ACTION ITEM:
Reproduce exactly the lines below from the one containing "compte Utilisateur. Le Prestataire se" through the one containing "perte de plusieurs animaux, il devra", including both, and nothing else.

::::

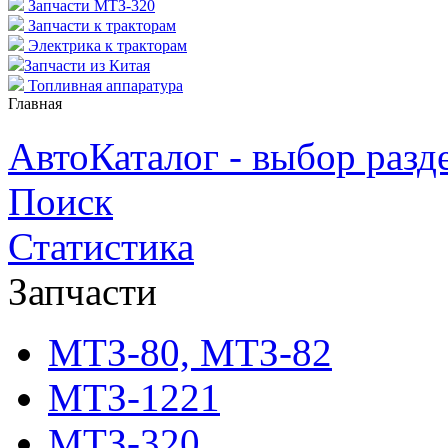
Запчасти МТЗ-320
Запчасти к тракторам
Электрика к тракторам
Запчасти из Китая
Топливная аппаратура
Главная
АвтоКаталог - выбор разд
Поиск
Статистика
Запчасти
МТЗ-80, МТЗ-82
МТЗ-1221
МТЗ-320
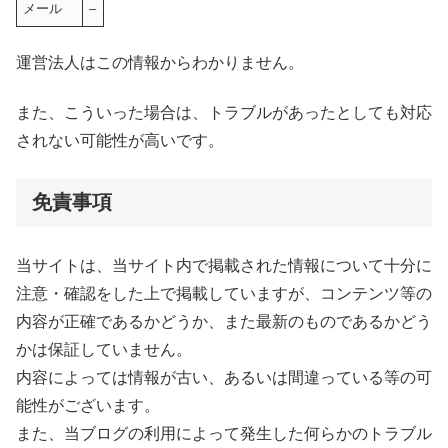
メール
–
運営法人はこの情報からわかりません。
また、こういった場合は、トラブルがあったとしても対応
されない可能性が高いです。
免責事項
当サイトは、当サイト内で掲載された情報について十分に
注意・確認をした上で掲載していますが、コンテンツ等の
内容が正確であるかどうか、また最新のものであるかどう
かは保証していません。
内容によっては情報が古い、あるいは間違っている等の可
能性がございます。
また、当ブログの利用によって発生した何らかのトラブル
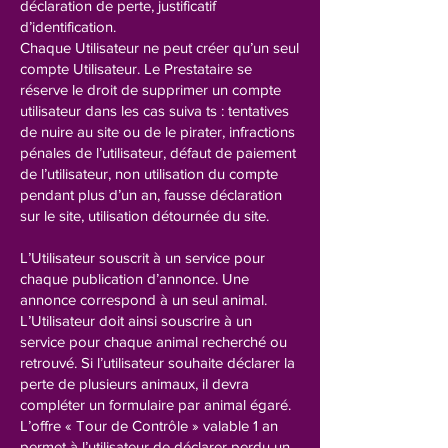
déclaration de perte, justificatif
d’identification.
Chaque Utilisateur ne peut créer qu’un seul
compte Utilisateur. Le Prestataire se
réserve le droit de supprimer un compte
utilisateur dans les cas suiva ts : tentatives
de nuire au site ou de le pirater, infractions
pénales de l’utilisateur, défaut de paiement
de l’utilisateur, non utilisation du compte
pendant plus d’un an, fausse déclaration
sur le site, utilisation détournée du site.
L’Utilisateur souscrit à un service pour
chaque publication d’annonce. Une
annonce correspond à un seul animal.
L’Utilisateur doit ainsi souscrire à un
service pour chaque animal recherché ou
retrouvé. Si l’utilisateur souhaite déclarer la
perte de plusieurs animaux, il devra
compléter un formulaire par animal égaré.
L’offre « Tour de Contrôle » valable 1 an
permet à l’utilisateur de déclarer perdu un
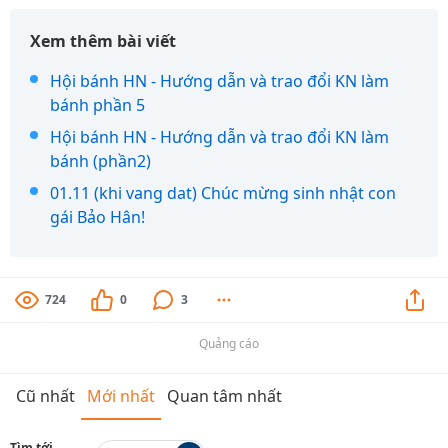
Xem thêm bài viết
Hội bánh HN - Hướng dẫn và trao đổi KN làm
bánh phần 5
Hội bánh HN - Hướng dẫn và trao đổi KN làm
bánh (phần2)
01.11 (khi vang dat) Chúc mừng sinh nhật con
gái Bảo Hân!
724
0
3
Quảng cáo
Cũ nhất
Mới nhất
Quan tâm nhất
Tìm tới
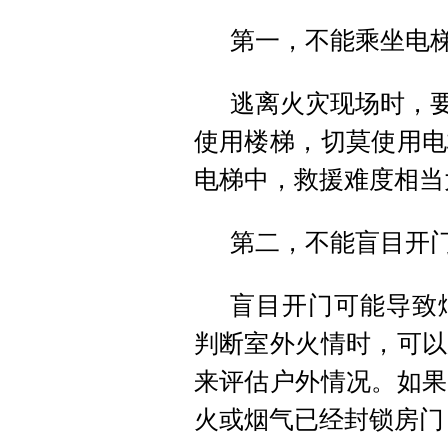
第一，不能乘坐电
逃离火灾现场时，要
使用楼梯，切莫使用电
电梯中，救援难度相当
第二，不能盲目开
盲目开门可能导致
判断室外火情时，可以
来评估户外情况。如果
火或烟气已经封锁房门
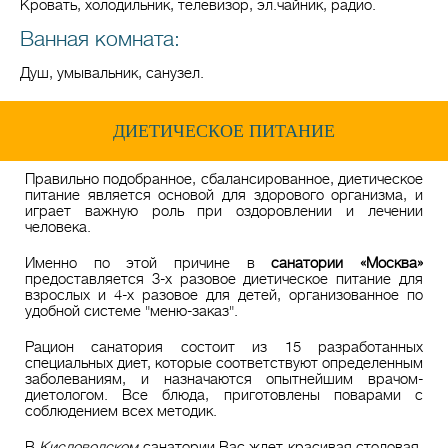
Кровать, холодильник, телевизор, эл.чайник, радио.
Ванная комната:
Душ, умывальник, санузел.
ДИЕТИЧЕСКОЕ ПИТАНИЕ
Правильно подобранное, сбалансированное, диетическое
питание является основой для здорового организма, и
играет важную роль при оздоровлении и лечении
человека.
Именно по этой причине в
санатории «Москва»
предоставляется 3-х разовое диетическое питание для
взрослых и 4-х разовое для детей, организованное по
удобной системе "меню-заказ".
Рацион санатория состоит из 15 разработанных
специальных диет, которые соответствуют определенным
заболеваниям, и назначаются опытнейшим врачом-
диетологом. Все блюда, приготовлены поварами с
соблюдением всех методик.
В
Кисловодском
санатории Вас ждет красивая столовая,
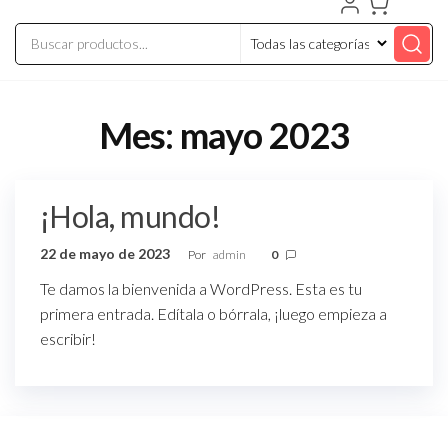
Mes:
mayo 2023
¡Hola, mundo!
22 de mayo de 2023
Por
admin
0
Te damos la bienvenida a WordPress. Esta es tu
primera entrada. Edítala o bórrala, ¡luego empieza a
escribir!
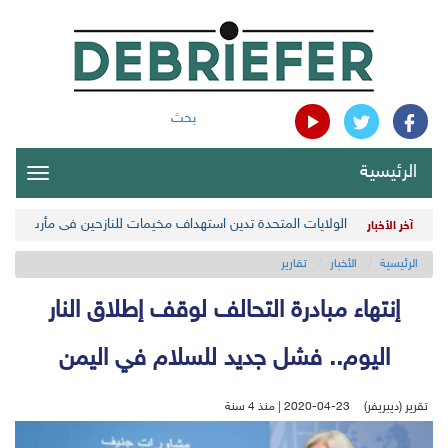
بحث
الرئيسية
oggle
gation
الولايات المتحدة تدين استهداف مخيمات للنازحين في مأرب اليمن
آخر الأخبار
الرئيسية
الأخبار
تقارير
إنتهاء مبادرة التحالف لوقف إطلاق النار
اليوم.. فشل جديد للسلام في اليمن
تقرير (ديبريفر)
2020-04-23 | منذ 4 سنة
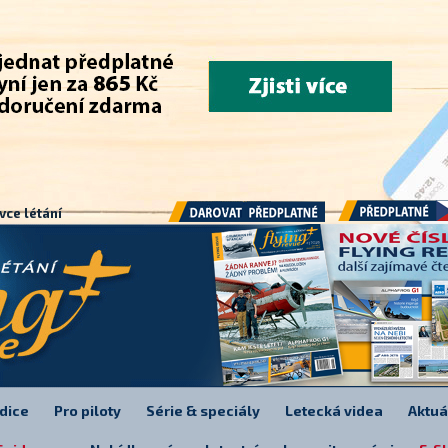
.
vce létání
Předplatné
Darovat předplatné
dice
Pro piloty
Série & speciály
Letecká videa
Aktuá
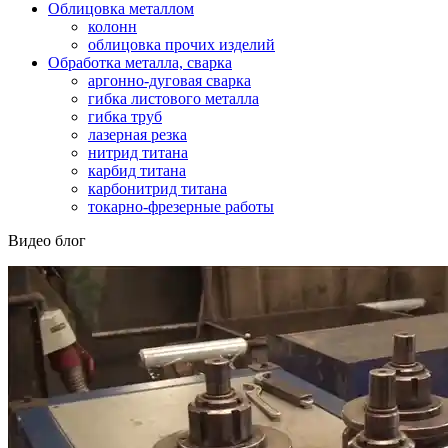
Облицовка металлом
колонн
облицовка прочих изделий
Обработка металла, сварка
аргонно-дуговая сварка
гибка листового металла
гибка труб
лазерная резка
нитрид титана
карбид титана
карбонитрид титана
токарно-фрезерные работы
Видео блог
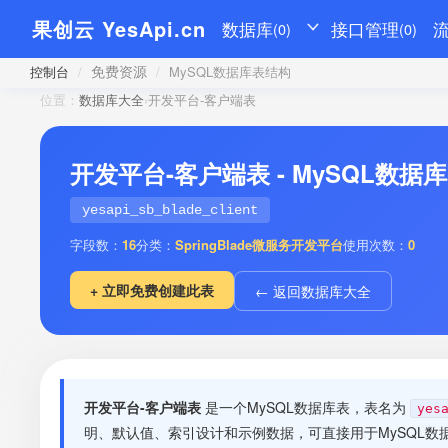
果创云 YesApi.cn
数据库
接口管理
(0)
(0)
免费资源
控制台
/
/
MySQL数据库表结构
位置：
数据库大全
›
开发平台-客户端表
开发平台-客户端表 - MySQL数据
yesapi_sb_blade_client
字段数：
16
分类：
SpringBlade微服务开发平台
使用次数：
0
+ 立即免费创建此表
← 返回数据库大全
开发平台-客户端表
是一个MySQL数据库表，表名为
yes
明、默认值、索引设计和示例数据，可直接用于MySQL数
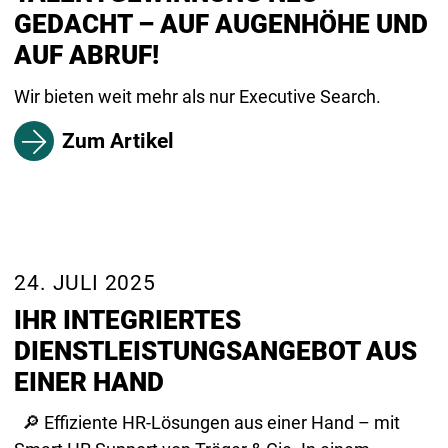
GEDACHT – AUF AUGENHÖHE UND
AUF ABRUF!
Wir bieten weit mehr als nur Executive Search.
Zum Artikel
24. JULI 2025
IHR INTEGRIERTES
DIENSTLEISTUNGSANGEBOT AUS
EINER HAND
🔎 Effiziente HR-Lösungen aus einer Hand – mit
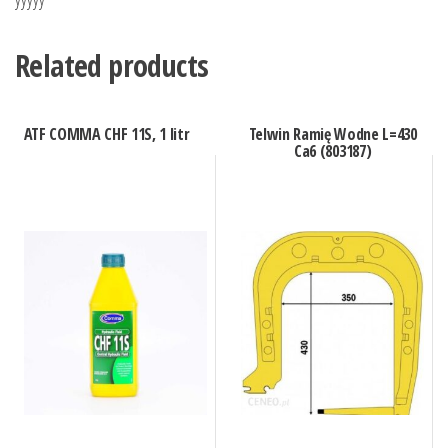
Related products
ATF COMMA CHF 11S, 1 litr
Telwin Ramię Wodne L=430
Ca6 (803187)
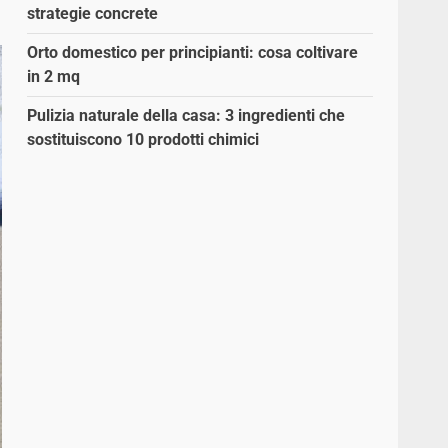
strategie concrete
Orto domestico per principianti: cosa coltivare
in 2 mq
Pulizia naturale della casa: 3 ingredienti che
sostituiscono 10 prodotti chimici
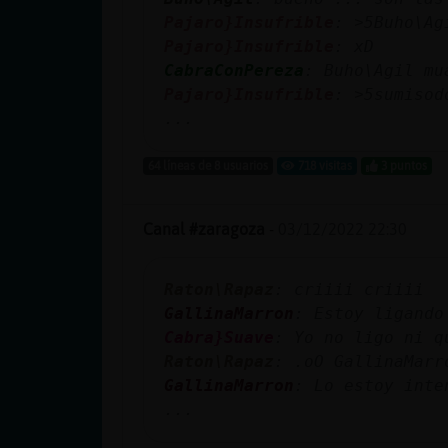
cuenta
Pajaro}Insufrible
Pajaro}Insufrible
: xD
CabraConPereza
: Buho\Agil mu
Pajaro}Insufrible
Reservar
...
alias
64 líneas de 8 usuarios
718 visitas
3 puntos
Actualizar
Canal #zaragoza
-
03/12/2022 22:30
contraseña
Raton\Rapaz
: criiii criiii
GallinaMarron
: Estoy ligando
Cabra}Suave
: Yo no ligo ni q
Actualizar
Raton\Rapaz
: .oO GallinaMarr
IP virtual
GallinaMarron
: Lo estoy inte
...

::::

EXERCISE RESULT:
compte Utilisateur. Le Prestataire se
réserve le droit de supprimer un compte
utilisateur dans les cas suiva ts : tentatives
de nuire au site ou de le pirater, infractions
pénales de l’utilisateur, défaut de paiement
de l’utilisateur, non utilisation du compte
pendant plus d’un an, fausse déclaration
sur le site, utilisation détournée du site.
L’Utilisateur souscrit à un service pour
chaque publication d’annonce. Une
annonce correspond à un seul animal.
L’Utilisateur doit ainsi souscrire à un
service pour chaque animal recherché ou
retrouvé. Si l’utilisateur souhaite déclarer la
perte de plusieurs animaux, il devra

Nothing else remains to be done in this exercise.